### Problem statement
Pull every line containing "shows" from the entries.

### Collected data entries
=== Section Start ===
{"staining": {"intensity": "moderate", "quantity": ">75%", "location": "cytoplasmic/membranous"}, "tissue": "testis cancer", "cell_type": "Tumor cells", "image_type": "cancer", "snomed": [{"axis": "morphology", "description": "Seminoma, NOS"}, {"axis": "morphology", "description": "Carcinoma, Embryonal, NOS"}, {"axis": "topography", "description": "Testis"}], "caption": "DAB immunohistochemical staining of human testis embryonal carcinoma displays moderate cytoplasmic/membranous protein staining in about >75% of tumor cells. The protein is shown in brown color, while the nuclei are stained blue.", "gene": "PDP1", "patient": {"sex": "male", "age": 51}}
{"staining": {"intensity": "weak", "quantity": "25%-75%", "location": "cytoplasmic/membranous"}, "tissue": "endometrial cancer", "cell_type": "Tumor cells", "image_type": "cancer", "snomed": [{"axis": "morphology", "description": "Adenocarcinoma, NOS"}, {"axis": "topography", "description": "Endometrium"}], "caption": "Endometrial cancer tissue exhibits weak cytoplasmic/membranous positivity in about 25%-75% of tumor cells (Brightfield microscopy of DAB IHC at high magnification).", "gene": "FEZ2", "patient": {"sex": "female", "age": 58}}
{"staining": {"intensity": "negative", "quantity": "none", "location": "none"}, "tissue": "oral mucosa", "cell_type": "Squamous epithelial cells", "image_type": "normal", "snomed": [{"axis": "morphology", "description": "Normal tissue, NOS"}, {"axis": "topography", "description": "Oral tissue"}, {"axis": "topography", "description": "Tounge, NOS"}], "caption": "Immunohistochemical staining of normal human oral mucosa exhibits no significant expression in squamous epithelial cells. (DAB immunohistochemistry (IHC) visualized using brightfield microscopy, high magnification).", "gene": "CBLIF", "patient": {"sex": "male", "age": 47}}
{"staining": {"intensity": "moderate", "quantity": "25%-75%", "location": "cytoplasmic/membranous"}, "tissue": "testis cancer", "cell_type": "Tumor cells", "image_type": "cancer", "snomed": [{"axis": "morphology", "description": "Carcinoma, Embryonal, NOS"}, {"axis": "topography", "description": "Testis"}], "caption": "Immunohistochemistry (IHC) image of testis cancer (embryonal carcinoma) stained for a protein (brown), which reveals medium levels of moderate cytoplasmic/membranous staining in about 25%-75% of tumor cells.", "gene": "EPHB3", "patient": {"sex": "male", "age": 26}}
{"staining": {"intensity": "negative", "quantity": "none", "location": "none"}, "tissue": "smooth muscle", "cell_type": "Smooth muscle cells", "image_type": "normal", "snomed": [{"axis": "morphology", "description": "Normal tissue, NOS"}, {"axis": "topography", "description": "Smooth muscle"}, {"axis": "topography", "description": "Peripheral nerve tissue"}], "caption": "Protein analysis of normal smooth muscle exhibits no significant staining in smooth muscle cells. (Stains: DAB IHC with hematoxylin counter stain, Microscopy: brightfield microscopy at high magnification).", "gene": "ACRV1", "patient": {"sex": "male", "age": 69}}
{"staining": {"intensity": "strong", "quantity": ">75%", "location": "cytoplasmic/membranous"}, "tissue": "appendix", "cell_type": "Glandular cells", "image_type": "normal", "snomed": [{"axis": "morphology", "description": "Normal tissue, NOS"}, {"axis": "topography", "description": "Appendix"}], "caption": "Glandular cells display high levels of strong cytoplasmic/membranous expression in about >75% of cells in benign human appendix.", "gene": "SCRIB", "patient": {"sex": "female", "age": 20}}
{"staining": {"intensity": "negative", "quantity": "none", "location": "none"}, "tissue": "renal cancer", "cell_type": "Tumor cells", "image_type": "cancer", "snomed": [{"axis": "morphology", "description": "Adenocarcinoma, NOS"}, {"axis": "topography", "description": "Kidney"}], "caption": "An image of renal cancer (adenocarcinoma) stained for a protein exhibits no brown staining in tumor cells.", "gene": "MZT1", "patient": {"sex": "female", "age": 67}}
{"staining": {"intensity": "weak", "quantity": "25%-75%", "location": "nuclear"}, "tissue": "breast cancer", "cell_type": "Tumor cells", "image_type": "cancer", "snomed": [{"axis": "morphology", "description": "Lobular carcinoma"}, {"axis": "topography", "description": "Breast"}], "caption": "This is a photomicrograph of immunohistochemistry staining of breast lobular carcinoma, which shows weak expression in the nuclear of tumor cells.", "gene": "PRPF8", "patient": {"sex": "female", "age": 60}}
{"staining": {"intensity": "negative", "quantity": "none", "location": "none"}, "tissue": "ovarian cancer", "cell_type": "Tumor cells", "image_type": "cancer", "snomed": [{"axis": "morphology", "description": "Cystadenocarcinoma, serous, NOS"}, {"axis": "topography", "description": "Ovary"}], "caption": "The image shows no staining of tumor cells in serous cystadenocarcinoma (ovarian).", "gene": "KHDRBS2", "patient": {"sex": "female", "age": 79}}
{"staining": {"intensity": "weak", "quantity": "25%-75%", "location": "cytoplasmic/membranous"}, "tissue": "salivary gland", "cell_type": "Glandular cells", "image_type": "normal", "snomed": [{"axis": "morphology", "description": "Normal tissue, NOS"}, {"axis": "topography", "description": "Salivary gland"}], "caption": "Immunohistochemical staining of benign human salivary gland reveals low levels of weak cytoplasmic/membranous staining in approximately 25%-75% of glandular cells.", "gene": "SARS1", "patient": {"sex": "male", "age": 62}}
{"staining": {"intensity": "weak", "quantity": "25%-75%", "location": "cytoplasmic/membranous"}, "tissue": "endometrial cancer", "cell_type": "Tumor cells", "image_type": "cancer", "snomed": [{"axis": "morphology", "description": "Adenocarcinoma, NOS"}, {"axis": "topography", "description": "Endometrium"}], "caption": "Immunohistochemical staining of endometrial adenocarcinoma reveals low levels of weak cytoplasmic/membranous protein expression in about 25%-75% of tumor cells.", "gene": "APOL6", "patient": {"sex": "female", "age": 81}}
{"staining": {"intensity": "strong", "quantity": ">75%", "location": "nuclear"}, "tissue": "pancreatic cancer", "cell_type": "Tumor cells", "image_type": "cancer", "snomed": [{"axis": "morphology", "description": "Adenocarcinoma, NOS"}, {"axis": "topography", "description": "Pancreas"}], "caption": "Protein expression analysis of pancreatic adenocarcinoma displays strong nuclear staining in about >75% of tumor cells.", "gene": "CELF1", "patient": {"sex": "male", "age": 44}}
=== Section End ===
### Solution for this exercise
{"staining": {"intensity": "weak", "quantity": "25%-75%", "location": "nuclear"}, "tissue": "breast cancer", "cell_type": "Tumor cells", "image_type": "cancer", "snomed": [{"axis": "morphology", "description": "Lobular carcinoma"}, {"axis": "topography", "description": "Breast"}], "caption": "This is a photomicrograph of immunohistochemistry staining of breast lobular carcinoma, which shows weak expression in the nuclear of tumor cells.", "gene": "PRPF8", "patient": {"sex": "female", "age": 60}}
{"staining": {"intensity": "negative", "quantity": "none", "location": "none"}, "tissue": "ovarian cancer", "cell_type": "Tumor cells", "image_type": "cancer", "snomed": [{"axis": "morphology", "description": "Cystadenocarcinoma, serous, NOS"}, {"axis": "topography", "description": "Ovary"}], "caption": "The image shows no staining of tumor cells in serous cystadenocarcinoma (ovarian).", "gene": "KHDRBS2", "patient": {"sex": "female", "age": 79}}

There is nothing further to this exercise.